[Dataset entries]
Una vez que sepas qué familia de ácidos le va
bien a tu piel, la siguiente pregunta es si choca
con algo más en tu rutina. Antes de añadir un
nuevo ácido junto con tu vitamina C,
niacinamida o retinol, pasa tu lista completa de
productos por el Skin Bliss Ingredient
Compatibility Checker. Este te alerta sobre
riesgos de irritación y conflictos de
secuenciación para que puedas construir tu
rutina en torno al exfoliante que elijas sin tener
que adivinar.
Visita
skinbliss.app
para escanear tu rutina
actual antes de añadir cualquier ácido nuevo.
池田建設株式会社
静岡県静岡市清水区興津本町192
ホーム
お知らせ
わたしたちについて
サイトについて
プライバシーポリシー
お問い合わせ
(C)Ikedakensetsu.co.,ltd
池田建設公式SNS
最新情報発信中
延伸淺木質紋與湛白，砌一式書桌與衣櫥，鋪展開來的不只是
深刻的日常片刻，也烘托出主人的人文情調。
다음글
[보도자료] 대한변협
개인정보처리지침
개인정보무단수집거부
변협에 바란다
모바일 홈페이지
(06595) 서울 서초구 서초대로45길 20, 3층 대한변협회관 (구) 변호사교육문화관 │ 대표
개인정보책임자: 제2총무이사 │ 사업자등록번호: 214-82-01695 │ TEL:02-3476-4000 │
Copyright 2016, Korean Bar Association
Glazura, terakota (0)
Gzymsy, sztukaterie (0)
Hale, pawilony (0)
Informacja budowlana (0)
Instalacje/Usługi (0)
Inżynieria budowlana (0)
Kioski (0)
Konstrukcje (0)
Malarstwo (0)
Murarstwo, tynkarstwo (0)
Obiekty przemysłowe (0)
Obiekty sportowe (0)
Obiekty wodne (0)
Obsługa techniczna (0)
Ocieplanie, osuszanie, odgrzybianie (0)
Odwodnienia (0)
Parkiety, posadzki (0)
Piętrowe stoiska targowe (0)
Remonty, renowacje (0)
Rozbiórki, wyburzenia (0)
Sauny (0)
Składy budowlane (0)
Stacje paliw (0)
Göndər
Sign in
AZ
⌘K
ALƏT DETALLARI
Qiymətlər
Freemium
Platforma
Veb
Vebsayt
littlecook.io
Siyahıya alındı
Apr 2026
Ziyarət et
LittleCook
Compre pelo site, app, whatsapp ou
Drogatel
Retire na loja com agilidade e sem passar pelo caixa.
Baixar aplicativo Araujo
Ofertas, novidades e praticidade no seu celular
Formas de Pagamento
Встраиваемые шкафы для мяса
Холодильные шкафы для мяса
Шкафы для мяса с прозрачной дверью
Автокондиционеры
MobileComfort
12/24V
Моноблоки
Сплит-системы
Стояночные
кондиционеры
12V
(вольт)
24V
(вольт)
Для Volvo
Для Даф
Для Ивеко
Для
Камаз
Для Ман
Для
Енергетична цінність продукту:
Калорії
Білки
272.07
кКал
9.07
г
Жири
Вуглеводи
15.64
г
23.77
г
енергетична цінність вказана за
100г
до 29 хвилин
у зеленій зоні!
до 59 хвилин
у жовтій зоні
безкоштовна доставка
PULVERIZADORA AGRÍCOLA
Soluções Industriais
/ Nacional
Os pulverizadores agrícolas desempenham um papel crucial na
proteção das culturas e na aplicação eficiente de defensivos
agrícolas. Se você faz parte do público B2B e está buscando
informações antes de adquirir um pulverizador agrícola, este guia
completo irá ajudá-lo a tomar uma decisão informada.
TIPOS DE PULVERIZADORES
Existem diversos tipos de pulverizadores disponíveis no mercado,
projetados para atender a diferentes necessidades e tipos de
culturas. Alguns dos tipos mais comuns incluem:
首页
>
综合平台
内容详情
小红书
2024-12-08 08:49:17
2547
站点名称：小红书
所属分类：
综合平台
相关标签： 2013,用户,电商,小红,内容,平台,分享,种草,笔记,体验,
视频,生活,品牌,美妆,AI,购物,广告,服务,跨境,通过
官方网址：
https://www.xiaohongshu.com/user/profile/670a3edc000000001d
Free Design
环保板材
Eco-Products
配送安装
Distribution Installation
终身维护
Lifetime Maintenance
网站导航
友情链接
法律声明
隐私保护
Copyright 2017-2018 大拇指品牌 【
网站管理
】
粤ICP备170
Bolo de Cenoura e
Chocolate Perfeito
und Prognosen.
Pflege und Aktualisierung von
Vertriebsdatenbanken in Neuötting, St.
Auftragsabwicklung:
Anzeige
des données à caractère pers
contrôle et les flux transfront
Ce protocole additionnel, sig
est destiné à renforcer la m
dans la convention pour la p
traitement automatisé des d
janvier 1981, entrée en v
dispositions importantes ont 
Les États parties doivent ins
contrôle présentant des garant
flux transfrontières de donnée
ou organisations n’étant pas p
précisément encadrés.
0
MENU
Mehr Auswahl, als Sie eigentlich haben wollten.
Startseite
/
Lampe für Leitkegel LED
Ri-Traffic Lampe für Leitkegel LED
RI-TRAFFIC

__Assignment__.
Tally the lines in the data that contain the string "para". Report only the total.

__Exercise response__.
3